Pleasure on deletion

Have you ever wonder how difficult is to delete some code in your service? Recently I watched The art of destroying software by Greg Young which is a good starting point to think about something that have been ringing around my current work place: "delete code is good".

Nowadays micro-services and distributed systems are trending topic in software development. It seem like if you are doing the micro-services way then you are in the right path or at least in the modern path. In my opinion is more about:
  • Know well enough the responsibilities  of each part of you system
  • Keep good balance of coupling and cohesion
  • As consequence be able to Delete Code 
Because when you have those then you can go and delete part ( or complete) of a service because: is not need anymore, want to kill some technical debt or even for the fun of recreate it from scratch with different approaches. At the end you are going to have the same system from business perspective but with less code to read, less code to test and less code to cause error. If something is not need or not used just delete it! Keep in mind that is even better if you delete code and you not need to change your tests.

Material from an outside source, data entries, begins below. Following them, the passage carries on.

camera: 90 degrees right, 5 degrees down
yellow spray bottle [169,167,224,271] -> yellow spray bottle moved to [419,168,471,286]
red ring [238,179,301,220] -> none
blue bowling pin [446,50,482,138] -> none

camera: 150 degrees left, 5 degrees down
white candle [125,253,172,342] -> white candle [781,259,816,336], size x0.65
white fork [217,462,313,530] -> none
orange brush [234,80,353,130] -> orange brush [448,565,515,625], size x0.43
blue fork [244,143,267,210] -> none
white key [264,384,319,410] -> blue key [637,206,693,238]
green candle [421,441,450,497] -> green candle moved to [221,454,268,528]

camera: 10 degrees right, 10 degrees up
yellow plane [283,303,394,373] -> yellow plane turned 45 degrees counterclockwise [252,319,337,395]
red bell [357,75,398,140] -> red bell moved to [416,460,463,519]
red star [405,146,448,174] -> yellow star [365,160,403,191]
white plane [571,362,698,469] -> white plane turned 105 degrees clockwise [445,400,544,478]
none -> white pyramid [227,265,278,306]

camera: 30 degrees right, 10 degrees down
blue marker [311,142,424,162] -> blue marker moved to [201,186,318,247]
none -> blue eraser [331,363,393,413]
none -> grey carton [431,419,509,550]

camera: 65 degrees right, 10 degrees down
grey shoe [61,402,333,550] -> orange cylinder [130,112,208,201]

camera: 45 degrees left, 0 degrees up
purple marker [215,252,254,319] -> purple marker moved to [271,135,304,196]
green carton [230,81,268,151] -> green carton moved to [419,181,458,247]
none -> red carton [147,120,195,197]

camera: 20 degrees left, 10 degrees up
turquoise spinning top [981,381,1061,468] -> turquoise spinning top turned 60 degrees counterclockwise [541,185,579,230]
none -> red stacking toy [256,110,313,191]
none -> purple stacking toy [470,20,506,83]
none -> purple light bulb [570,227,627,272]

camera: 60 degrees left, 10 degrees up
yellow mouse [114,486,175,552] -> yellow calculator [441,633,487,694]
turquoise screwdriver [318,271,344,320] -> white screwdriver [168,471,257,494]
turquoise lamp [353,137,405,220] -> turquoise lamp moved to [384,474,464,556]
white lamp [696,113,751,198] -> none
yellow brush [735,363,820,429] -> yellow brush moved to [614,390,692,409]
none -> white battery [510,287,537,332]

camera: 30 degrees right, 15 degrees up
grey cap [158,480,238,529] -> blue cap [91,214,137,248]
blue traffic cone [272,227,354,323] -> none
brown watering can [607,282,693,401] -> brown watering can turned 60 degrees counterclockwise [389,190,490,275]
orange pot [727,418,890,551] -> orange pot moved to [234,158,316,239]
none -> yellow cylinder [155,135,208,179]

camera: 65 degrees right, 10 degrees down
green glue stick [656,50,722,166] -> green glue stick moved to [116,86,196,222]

I finish with some phrases of Greg Young:

Unit tests only show that the tests passed, they don’t show lack of bugs.
The definition of a refactor is: I either change my tests or my code and I only change one out of the two.
 Technical debt is not a concept business people understand.
 If you can rewrite a piece of code in a week, you can understand it in a week. 
The one big secret to great consulting: Never build big programs. 
The difference between great code and sucky code is the size of the programs. 
Don’t try to plan for future changes. Focus on the ability to completely rewrite everything from scratch when that change actually occurs
Make the decision at the last responsible moment.